Unfortunately, clinical diagnoses can have consequences for children and their families. The children receive, often at their families’ expense, incorrect therapy and suffer what are thought to be relapses of a cancer that they never had.  In Edmond’s case, he was very lucky to have dedicated doctors who recognized that he was not improving on Burkitt lymphoma therapy.  The doctors were fortunate to have a staff pathologist capable of making an accurate diagnosis based upon specialized tests so that Edmond’s treatment could be changed. 

We wish to thank everyone who has generously supported this project.  Your donations ensure that St Mary’s Hospital receives the necessary resources for improving the accuracy of diagnoses made in children suspected of having cancer and that the children receive support for the costs of treatment.  Thank you!

Aug 2, 2019

A Classic Presentation of Burkitt Lymphoma

Guido After Two Cycles of Treatment
Guido After Two Cycles of Treatment

After experiencing a week-long history of a rapidly growing mass in the right side of his face, Guido’s parents brought their five-year old son to St Mary’s Hospital Lacor in Gulu, Uganda.
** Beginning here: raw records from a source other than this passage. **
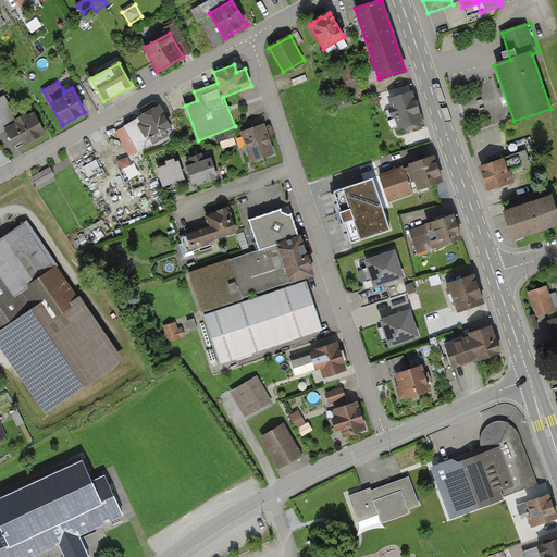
[(422,121),(412,91),(391,99),(400,128),(422,121)]
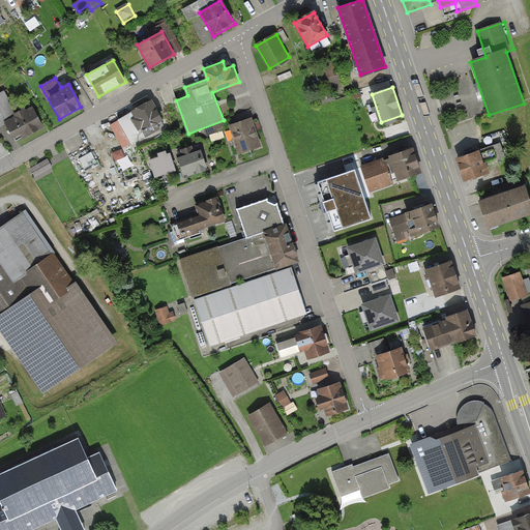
[(11,107),(3,91),(0,93),(0,117),(10,113),(7,109),(11,107)]
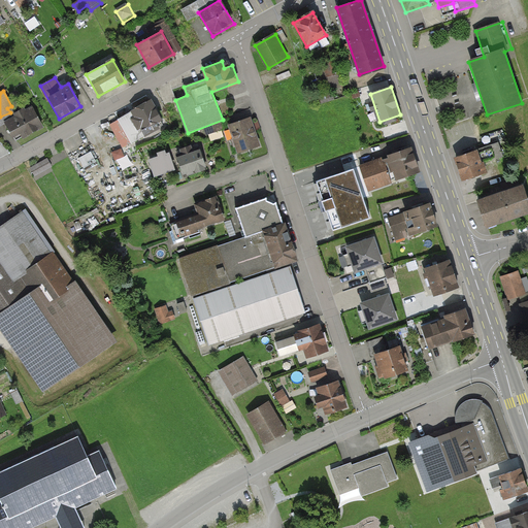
[(161,118),(151,101),(118,120),(132,144),(143,137),(139,130),(161,118)]
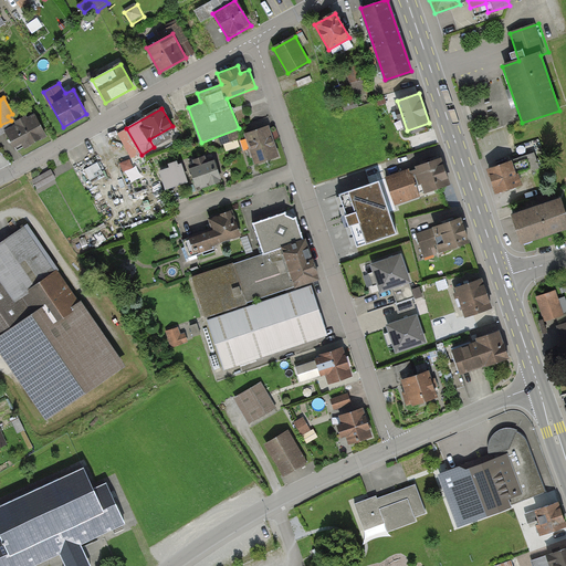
[(18,152),(45,136),(34,115),(7,132),(18,152)]
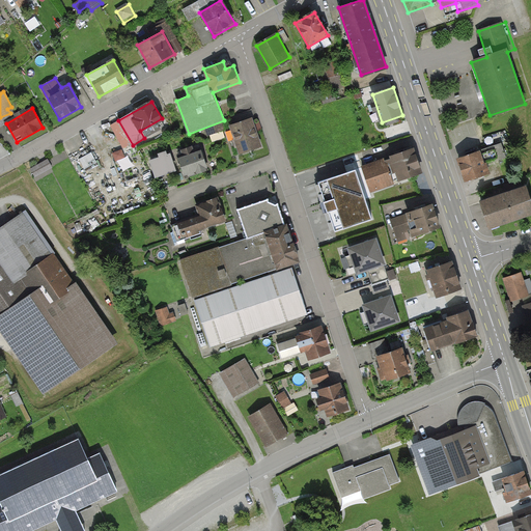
[(263,148),(254,118),(230,126),(240,156),(263,148)]
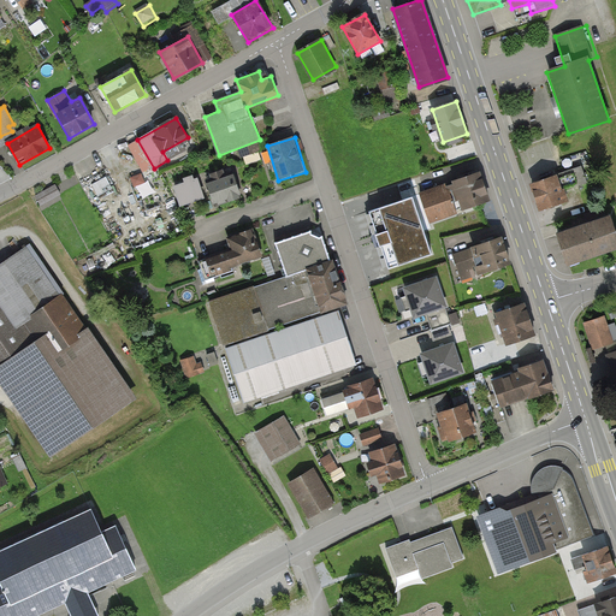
[(580,167),(531,184),(539,209),(569,200),(566,190),(586,183),(580,167)]
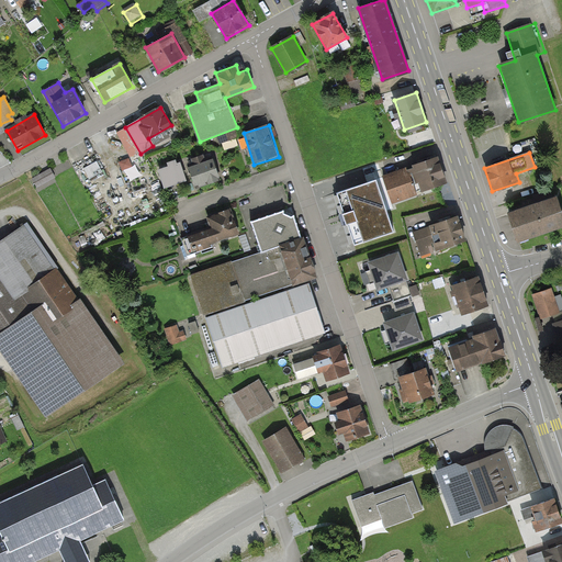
[(121,160),(124,171),(135,169),(132,157),(121,160)]
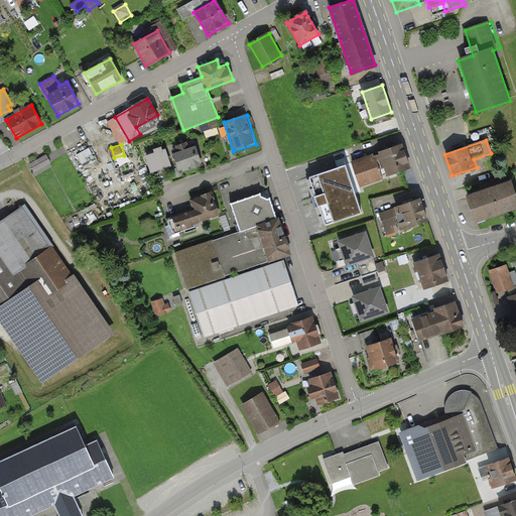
[(411,170),(402,144),(352,161),(361,187),(411,170)]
Upon admission to St Mary’s, Guido’s face appeared deformed due to a very large mass on the right side of his face that extended from his upper to lower jaw. He was in pain and had great difficulty in swallowing such that he could barely drink, let alone eat. Inside of his mouth, his teeth were loose and displaced. Given the classical features of the mass and its very rapid growth, the doctors suspected that he had Burkitt lymphoma. Guido underwent a biopsy of the mass and had other tests performed. The biopsy confirmed that he had Burkitt lymphoma. Fortunately, the tumor had not spread to other parts of his body.
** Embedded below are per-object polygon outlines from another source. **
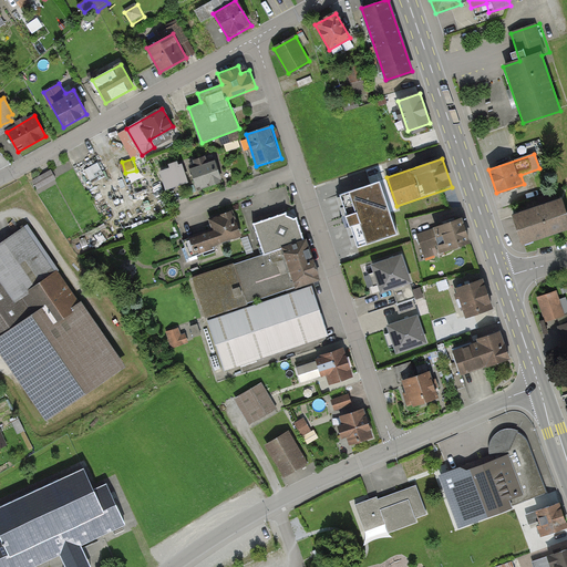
[(222,182),(214,161),(189,169),(197,191),(222,182)]
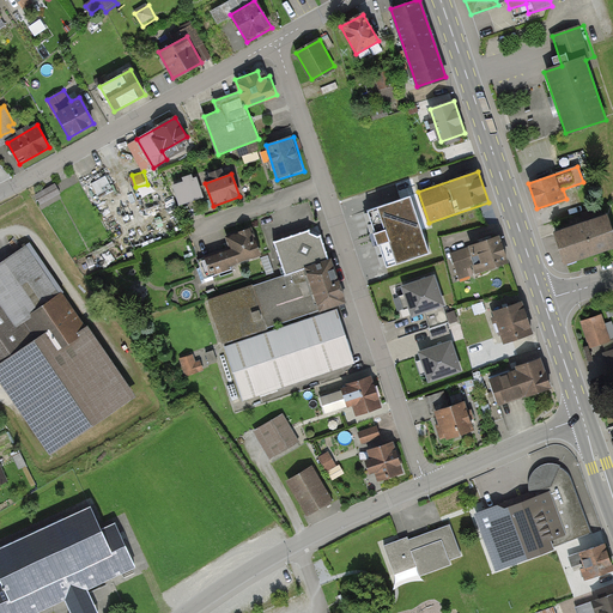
[(180,205),(204,195),(196,177),(193,178),(192,175),(183,178),(184,182),(173,186),(180,205)]
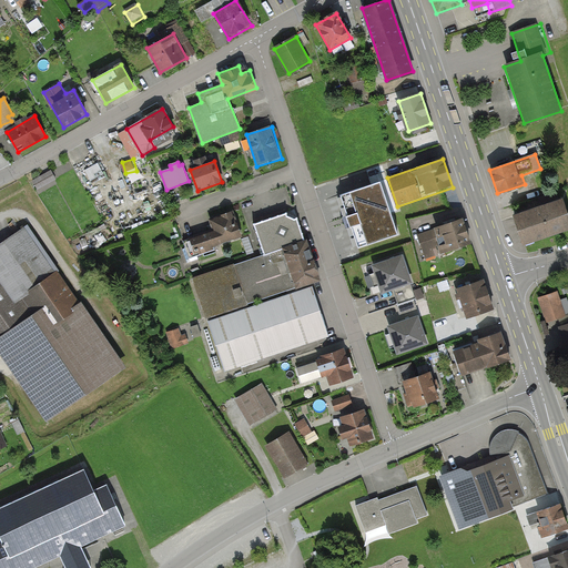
[(56,179),(52,171),(33,181),(38,189),(56,179)]
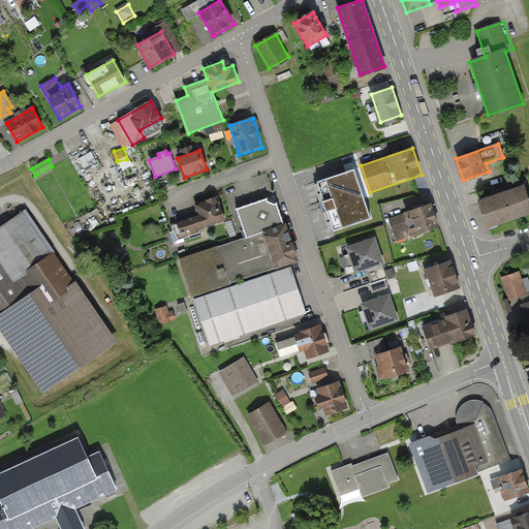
[(119,169),(111,169),(112,190),(120,190),(119,169)]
Guido was started on chemotherapy as soon as possible and after two cycles of therapy, he no longer had any visible signs of his jaw mass and his face was normal in appearance. He has continued with therapy. This has been a challenge for his parents. They are subsistence farmers and have seven other children to care for at home which is a very long distance from St Mary’s. His mother has remained with Guido throughout treatment, including the times when he is in-between treatment cycles. Although, Guido’s tumor visibly disappeared very rapidly, his parents understood that their son must complete all planned treatment (a total of six cycles of chemotherapy) to ensure that he has the best possible chance of achieving a long-term cure.
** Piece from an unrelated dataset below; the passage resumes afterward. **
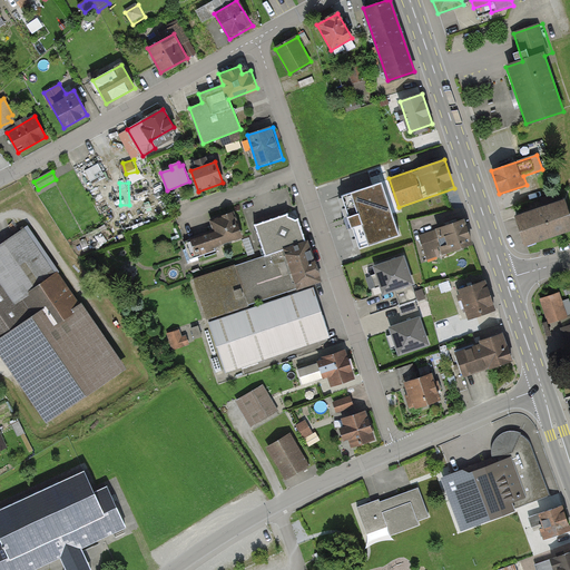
[(381,185),(342,197),(360,251),(399,237),(381,185)]
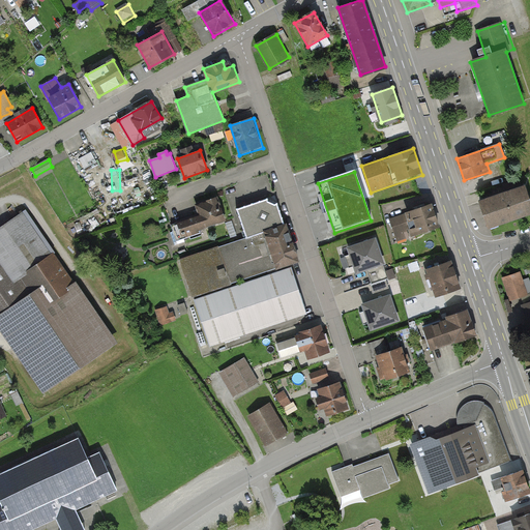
[(529,201),(525,186),(478,202),(487,227),(529,212),(529,201)]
Guido and his mother were able to stay at the hospital’s Rainbow Family Home. At the home, he has been helped to overcome his initial sadness and shyness which were largely due to the disfigurement of his face caused by the tumor. Now, that his mass is gone, he is a much happier little boy. He participates in social activities with other children and enjoys attending the Rainbow Family Home School.

A rapidly growing jaw mass in a five-year old who lives in equatorial Africa is a very classical presentation of Burkitt lymphoma. A major factor in whether or not a child survives this highly curable cancer is access to a hospital capable of diagnosing and treating them. Parents dependent upon seasonal farming work and with other children to care for at home find it financially very difficult to pay for treatment and for other expenses associated with being away from home for prolonged periods of time.     

Your generous donations to this project help us to provide not only the necessary treatment, but also other types of support that children with Burkitt lymphoma and their families need. Thank you!